Data records:
┄┄┄┄┄┄┄┄┄┄┄┄┄┄┄┄┄┄┄┄
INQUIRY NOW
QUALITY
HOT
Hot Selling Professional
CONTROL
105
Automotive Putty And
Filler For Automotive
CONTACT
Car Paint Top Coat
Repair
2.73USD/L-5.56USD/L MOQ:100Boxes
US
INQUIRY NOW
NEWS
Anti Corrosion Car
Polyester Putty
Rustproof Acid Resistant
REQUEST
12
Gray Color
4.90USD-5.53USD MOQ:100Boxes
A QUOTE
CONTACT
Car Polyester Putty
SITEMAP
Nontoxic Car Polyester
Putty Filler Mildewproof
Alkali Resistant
┄┄┄┄┄┄┄┄┄┄┄┄┄┄┄┄┄┄┄┄
■ **Task description**: Look over the records above and copy each line that includes the string "Automotive".

■ **Task result**:
Automotive Putty And
Filler For Automotive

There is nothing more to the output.